Цифровой Левиафан займется уничтожением или переформатированием под себя всех социальных конструктов, таких как приватность, семья, политика, искусство, история, истина, религия, интеллект — в соответствии с тем, что требуют технологии, приложением к которым человек теперь является.

Маклюэн говорил о том, что в электронной культуре мы возвращаемся в племенной мир. Но где же мы видим это племя? Наше племя – это группы в вотсапе и друзья в фейсбуке, это племя реально для нас, как для дикаря 30 тысяч лет назад, технологии транслируют нам образы этого племени в развитии. Наше племя георгафически разбросано, но географии в привычном смысле больше нет, мы живем в глобальной деревне.

Согласно Нейлу Постману,  в технополии развиваются информационные перегрузки, что ведет к потере целостности картины мира. Невозможным становится и серьезный публичный дискурс, все превращается в одно большое шоу. Это мы наблюдаем на круглых столах, когда участники гуглят тему и цитируют википедию.

Цифровой Левиафан и теория медиа Маршалла Маклюэна

Иллюстрация к роману В.Набокова «Приглашение на казнь»

Обратившись к теории медиа Маклюэна, зададимся четырьмя вопросами. Что Цифровой Левиафан расширяет или интенсифицирует? Что он делает устаревшим или смещает с первого плана? Что он возвращает из того, что прежде устарело? Что он создает или во что превращается, когда достигает предела своего развития?

Итак, что он расширяет и интенсифицирует? Конечно же,  возможности надзора, порабощения и его учреждений. Идея паноптикума как особого надзорного учреждения меняется. Во времена второй промышленной революции это был фабричный и больничный надзор, затем по принципу паноптикума стали строиться тюрьмы, а сегодня паноптикум вездесущ, он не имеет определенного центра или набора центров.

Случай с избиением юноши показывает, как Цифровой Левиафан вводит новые шаблоны функционирования власти. Если раньше власть интересовал контроль прежде всего над временем индивидов, то теперь речь идет о контроле и над их телами. Впрочем, примерно то же происходило в работных домах Англии во время второй промышленной революции.

Дисциплина у Цифрового Левиафана поддерживается через механизмы роевого контроля и роевой санкции

ХХI век снова делает актуальным опережающее наказание. Мишель Фуко в своей работе 1974 года «Истина и правовые установления» описывал, как система наказаний XIX века превращалась в контроль не столько за индивидами — подчиняются ли они законам? — «но за тем, что они могут совершить, за тем, что они способны совершить, за тем, что они склонны совершать, и за тем, что они неминуемо совершат».

В глобальной деревне, которая представляет собой всезнающий, всепроникающий паноптикум, все обо всех сразу становится известно, поэтому наказание неминуемо. Более того, оно следует еще до того, как человек совершит проступок, ибо учреждениям наказания становятся известны его или её намерения.

#####

Задания>
A – Как называется работа Мишеля Фуко 1974 года, на которую ссылается текст о Цифровом Левиафане?
B – Определите, согласуются ли с текстом о Цифровом Левиафане утверждения (i)–(iii). На каждое ответьте «да» или «нет» и приведите решающие слова текста в кавычках. (i) Сегодня паноптикум имеет определенный центр. (ii) По Нейлу Постману, информационные перегрузки в технополии ведут к потере целостности картины мира. (iii) Дисциплина у Цифрового Левиафана поддерживается через механизмы роевого контроля.

Записи с размеченными рамками>

#####

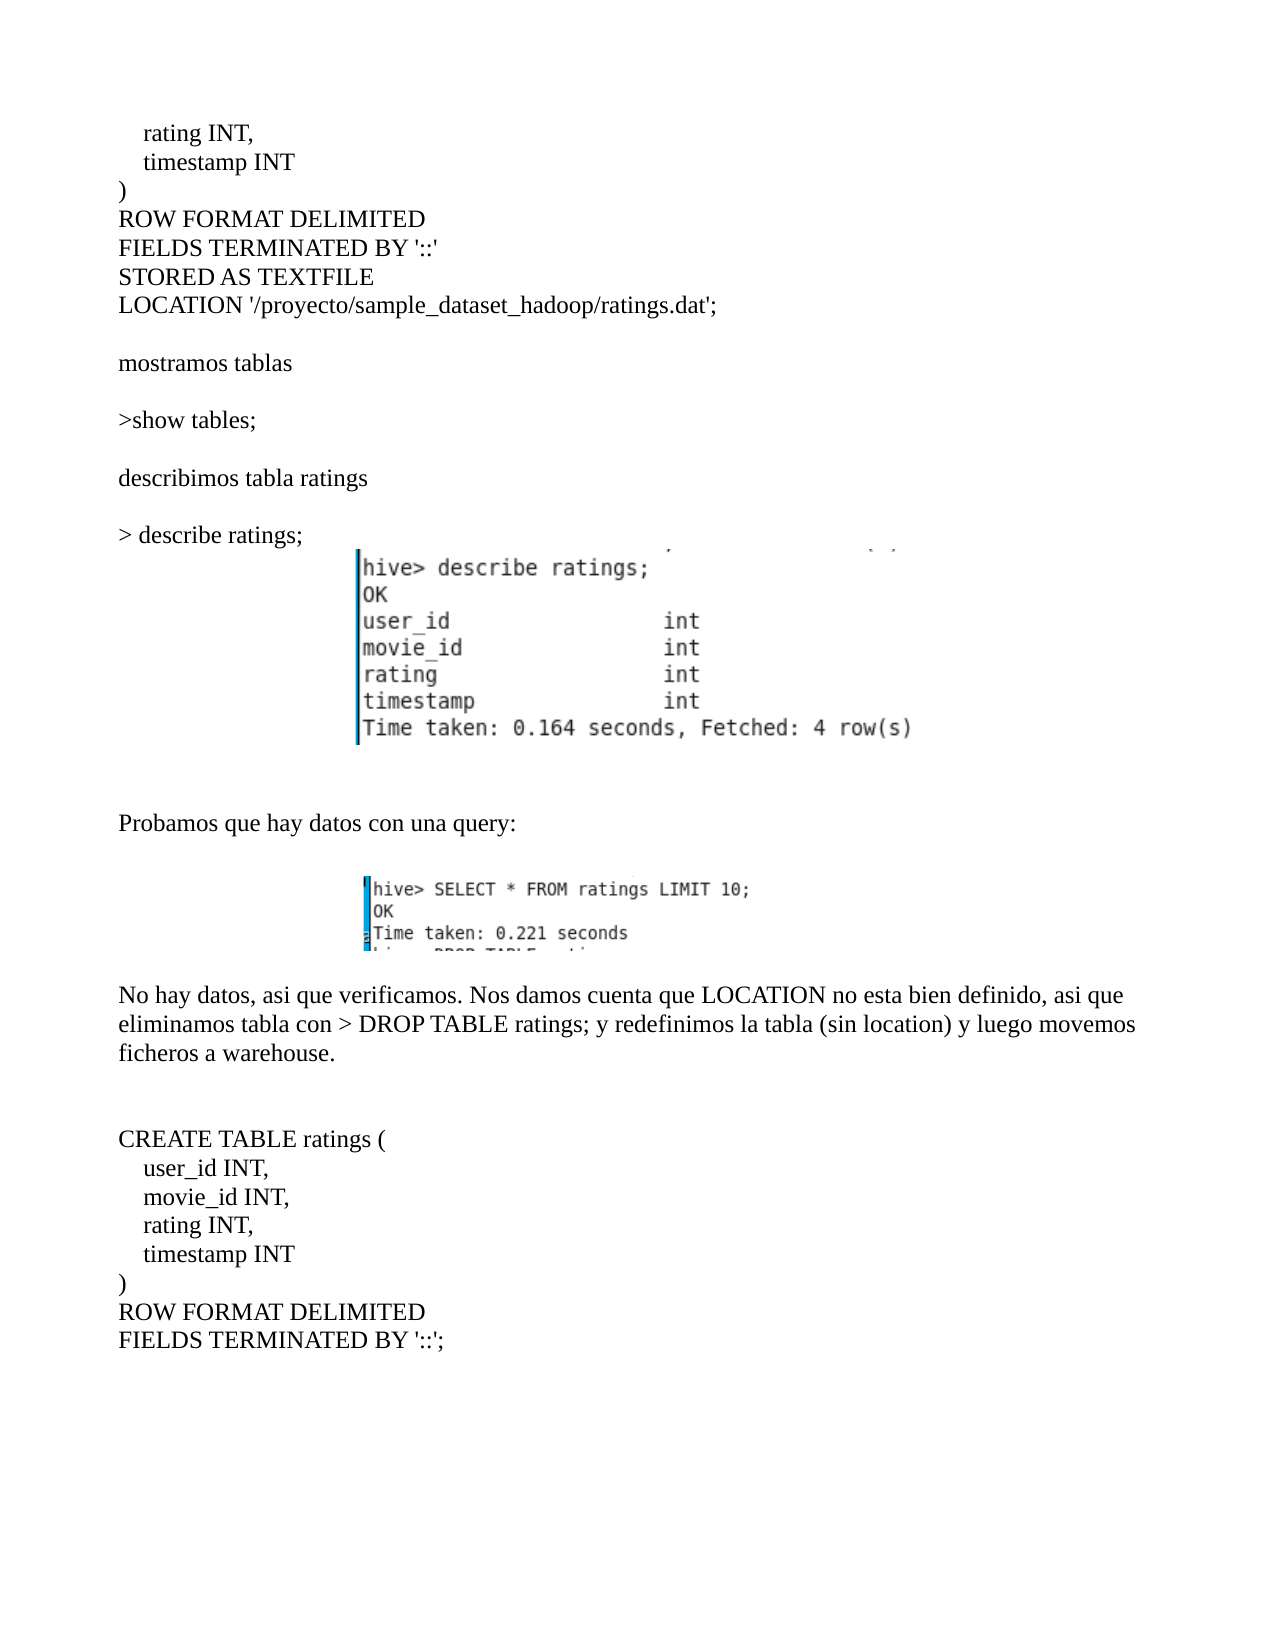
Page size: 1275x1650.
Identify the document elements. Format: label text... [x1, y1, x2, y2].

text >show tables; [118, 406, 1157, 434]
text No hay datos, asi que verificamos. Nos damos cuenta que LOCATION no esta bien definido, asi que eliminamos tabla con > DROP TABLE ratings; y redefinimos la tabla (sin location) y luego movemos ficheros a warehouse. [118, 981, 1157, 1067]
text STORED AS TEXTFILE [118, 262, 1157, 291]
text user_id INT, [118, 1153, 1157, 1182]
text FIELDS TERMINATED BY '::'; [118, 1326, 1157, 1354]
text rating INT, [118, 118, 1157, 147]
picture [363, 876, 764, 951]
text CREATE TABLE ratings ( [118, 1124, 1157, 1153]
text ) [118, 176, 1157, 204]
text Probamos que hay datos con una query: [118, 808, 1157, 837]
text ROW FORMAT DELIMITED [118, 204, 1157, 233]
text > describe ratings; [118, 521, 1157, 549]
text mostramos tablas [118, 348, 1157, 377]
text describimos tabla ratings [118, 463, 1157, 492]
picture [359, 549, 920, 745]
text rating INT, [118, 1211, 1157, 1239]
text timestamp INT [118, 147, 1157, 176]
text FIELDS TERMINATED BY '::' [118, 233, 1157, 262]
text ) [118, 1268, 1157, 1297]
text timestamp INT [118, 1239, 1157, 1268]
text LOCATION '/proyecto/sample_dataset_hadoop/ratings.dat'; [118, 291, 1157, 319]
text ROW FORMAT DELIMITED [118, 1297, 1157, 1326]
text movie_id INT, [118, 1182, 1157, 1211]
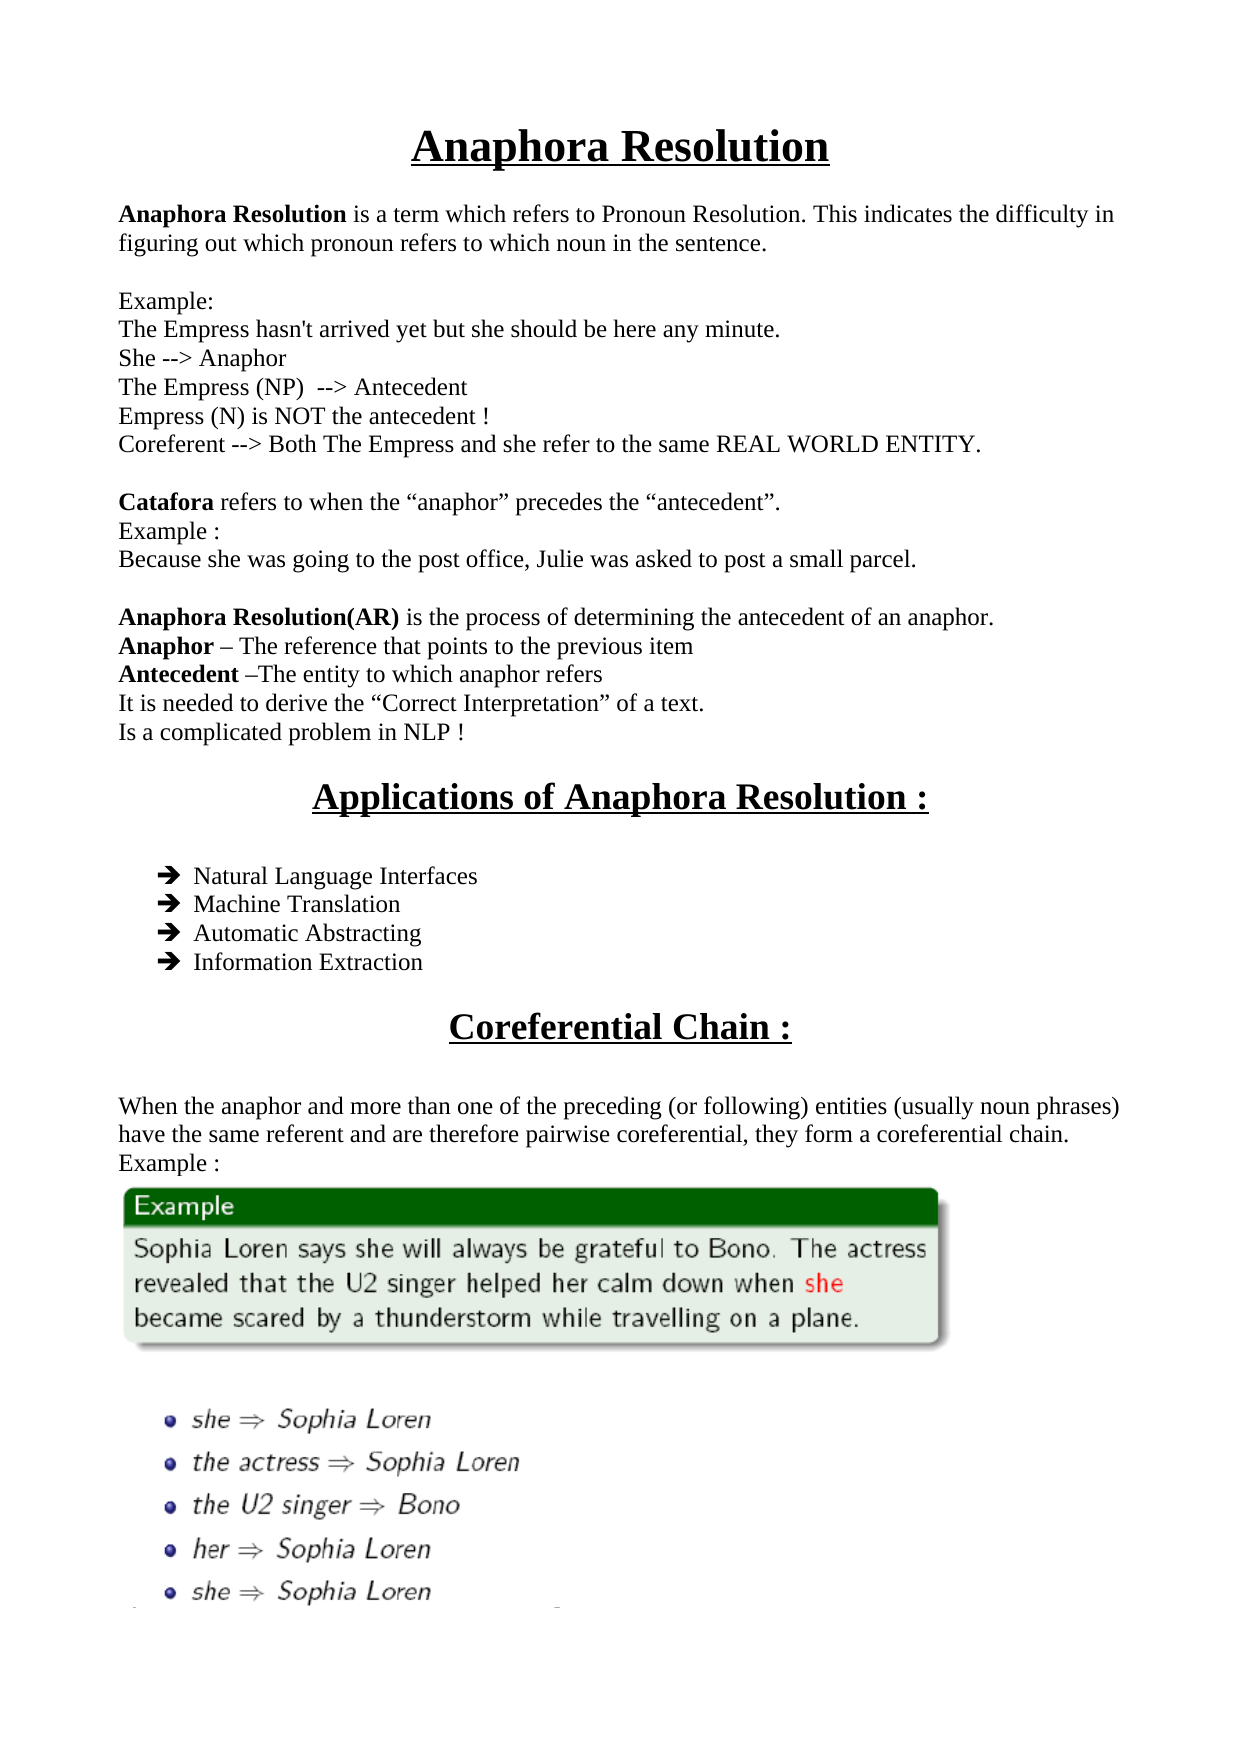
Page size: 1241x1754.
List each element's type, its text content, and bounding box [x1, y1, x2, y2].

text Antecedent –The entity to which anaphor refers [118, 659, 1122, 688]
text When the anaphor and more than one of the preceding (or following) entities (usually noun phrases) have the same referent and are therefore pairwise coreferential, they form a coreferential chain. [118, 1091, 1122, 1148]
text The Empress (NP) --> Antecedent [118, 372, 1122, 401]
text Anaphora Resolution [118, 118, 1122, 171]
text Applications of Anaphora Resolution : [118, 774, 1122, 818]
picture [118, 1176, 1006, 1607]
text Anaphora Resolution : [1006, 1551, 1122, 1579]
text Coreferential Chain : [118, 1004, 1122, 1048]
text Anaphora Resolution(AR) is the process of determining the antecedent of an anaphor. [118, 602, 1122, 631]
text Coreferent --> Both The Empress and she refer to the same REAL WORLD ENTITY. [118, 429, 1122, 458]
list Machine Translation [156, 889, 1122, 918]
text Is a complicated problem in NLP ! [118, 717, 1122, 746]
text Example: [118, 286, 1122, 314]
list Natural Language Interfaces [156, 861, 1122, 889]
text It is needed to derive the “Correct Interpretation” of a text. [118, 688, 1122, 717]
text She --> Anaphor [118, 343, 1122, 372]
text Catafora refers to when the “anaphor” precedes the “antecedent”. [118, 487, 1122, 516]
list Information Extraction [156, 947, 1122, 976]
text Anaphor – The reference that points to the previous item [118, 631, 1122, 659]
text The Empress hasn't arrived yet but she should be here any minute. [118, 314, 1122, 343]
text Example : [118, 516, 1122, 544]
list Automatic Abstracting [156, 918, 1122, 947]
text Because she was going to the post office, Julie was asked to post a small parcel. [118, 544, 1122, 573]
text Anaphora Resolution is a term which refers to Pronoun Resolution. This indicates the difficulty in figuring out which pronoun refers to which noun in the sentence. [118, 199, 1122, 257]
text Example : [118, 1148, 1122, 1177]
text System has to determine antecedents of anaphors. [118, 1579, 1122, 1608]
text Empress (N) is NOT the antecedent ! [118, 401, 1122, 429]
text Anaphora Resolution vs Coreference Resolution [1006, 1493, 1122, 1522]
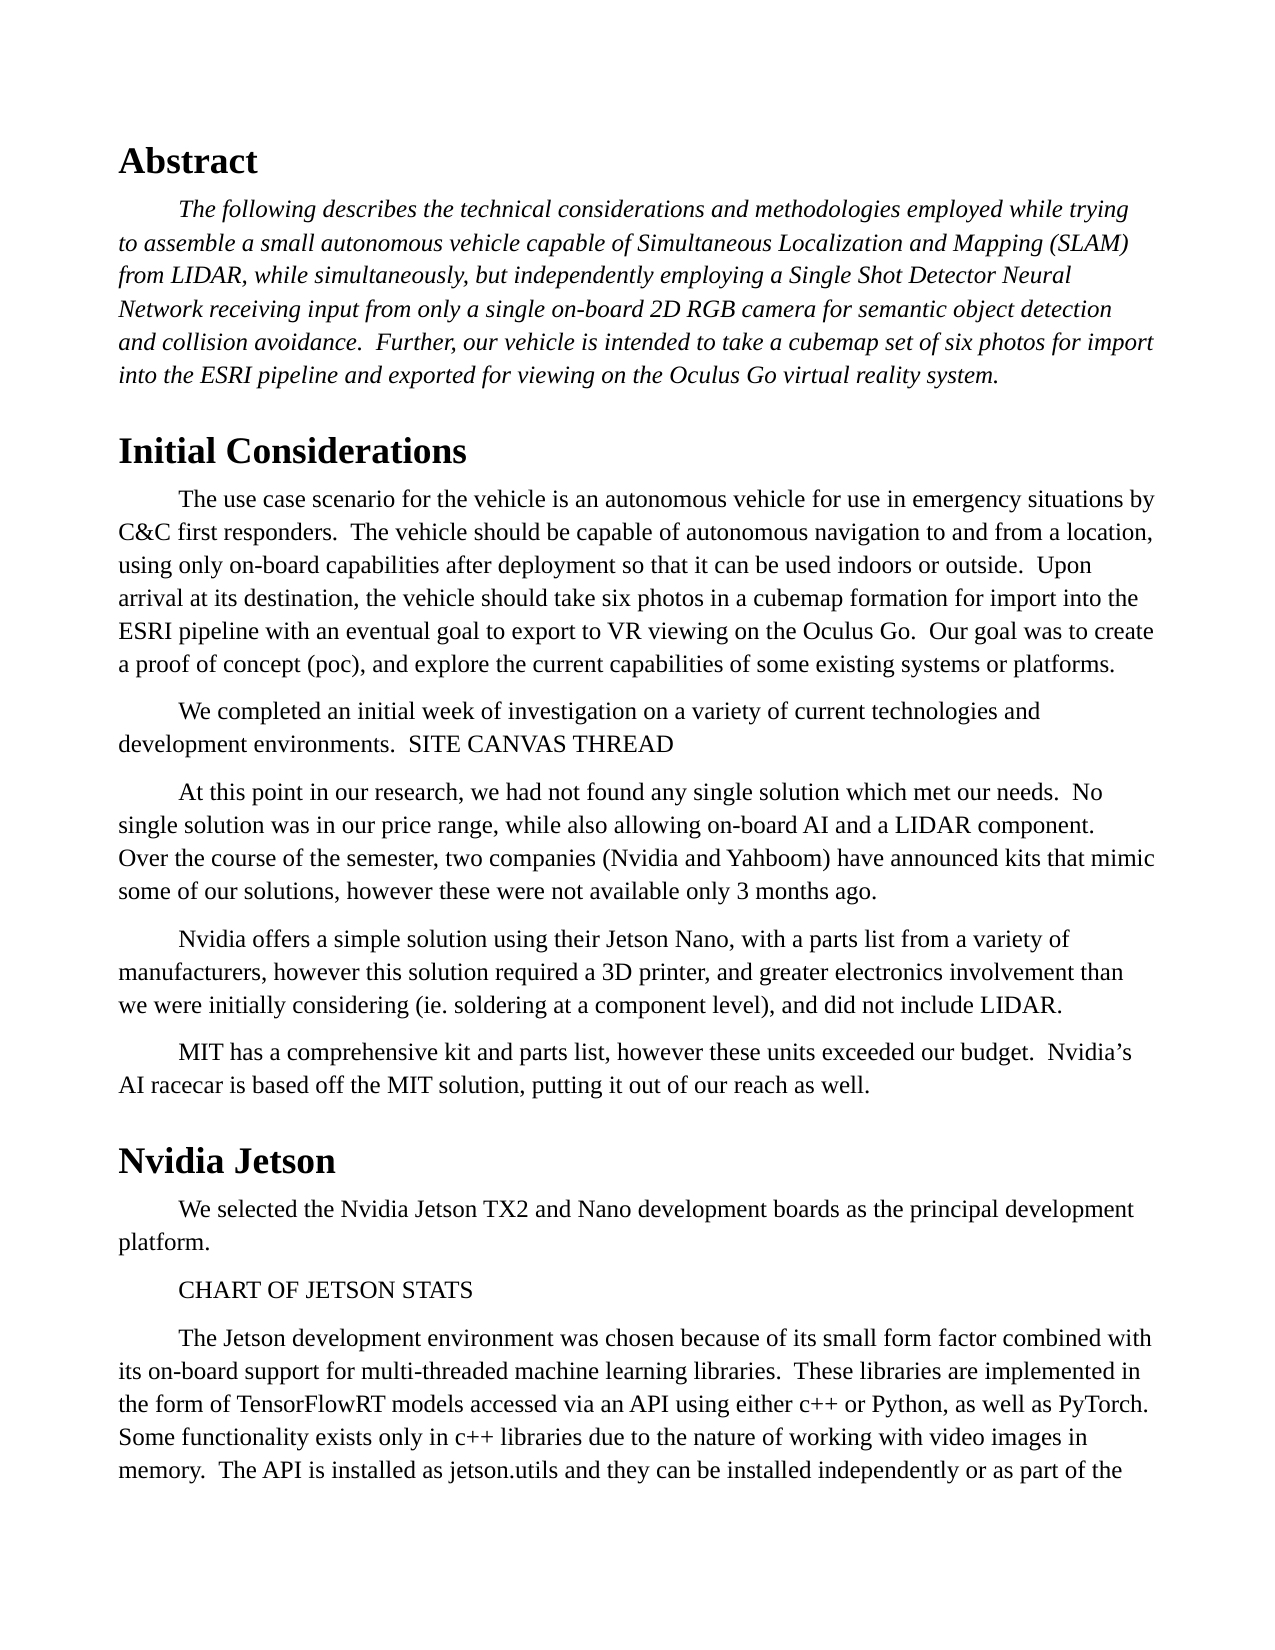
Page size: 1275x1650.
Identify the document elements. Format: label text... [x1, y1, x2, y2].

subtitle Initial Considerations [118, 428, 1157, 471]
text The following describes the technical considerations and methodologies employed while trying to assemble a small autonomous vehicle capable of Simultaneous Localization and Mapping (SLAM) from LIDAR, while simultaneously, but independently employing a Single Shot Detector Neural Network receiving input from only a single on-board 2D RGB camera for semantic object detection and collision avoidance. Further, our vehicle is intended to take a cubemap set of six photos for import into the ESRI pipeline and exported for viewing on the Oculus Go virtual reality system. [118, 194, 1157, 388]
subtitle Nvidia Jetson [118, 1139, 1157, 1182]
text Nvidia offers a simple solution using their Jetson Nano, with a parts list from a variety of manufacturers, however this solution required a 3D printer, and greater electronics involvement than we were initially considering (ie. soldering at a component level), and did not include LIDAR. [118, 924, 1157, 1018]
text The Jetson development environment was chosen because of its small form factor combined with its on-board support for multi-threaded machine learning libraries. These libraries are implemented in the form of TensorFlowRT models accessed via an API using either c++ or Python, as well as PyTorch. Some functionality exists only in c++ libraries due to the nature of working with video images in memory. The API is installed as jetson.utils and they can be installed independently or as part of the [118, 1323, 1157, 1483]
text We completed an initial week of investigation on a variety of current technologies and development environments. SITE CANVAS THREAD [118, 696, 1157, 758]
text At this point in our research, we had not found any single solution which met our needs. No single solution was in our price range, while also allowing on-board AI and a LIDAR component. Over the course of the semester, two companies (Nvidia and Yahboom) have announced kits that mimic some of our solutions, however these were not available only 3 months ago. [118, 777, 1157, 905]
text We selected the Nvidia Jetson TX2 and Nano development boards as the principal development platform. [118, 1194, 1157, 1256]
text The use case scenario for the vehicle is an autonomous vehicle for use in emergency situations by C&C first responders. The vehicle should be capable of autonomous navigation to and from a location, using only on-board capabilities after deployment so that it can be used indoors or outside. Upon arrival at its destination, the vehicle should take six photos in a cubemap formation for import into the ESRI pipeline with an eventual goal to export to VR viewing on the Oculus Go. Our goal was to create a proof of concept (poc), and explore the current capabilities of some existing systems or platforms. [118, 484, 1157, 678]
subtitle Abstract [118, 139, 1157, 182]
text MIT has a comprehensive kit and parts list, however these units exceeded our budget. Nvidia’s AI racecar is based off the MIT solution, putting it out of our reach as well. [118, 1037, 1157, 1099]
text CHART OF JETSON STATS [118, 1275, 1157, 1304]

#####

Ответы>
A – «Истина и правовые установления».

B –
(i) Нет: «он не имеет определенного центра или набора центров».
(ii) Да: «в технополии развиваются информационные перегрузки, что ведет к потере целостности картины мира».
(iii) Да: «Дисциплина у Цифрового Левиафана поддерживается через механизмы роевого контроля и роевой санкции».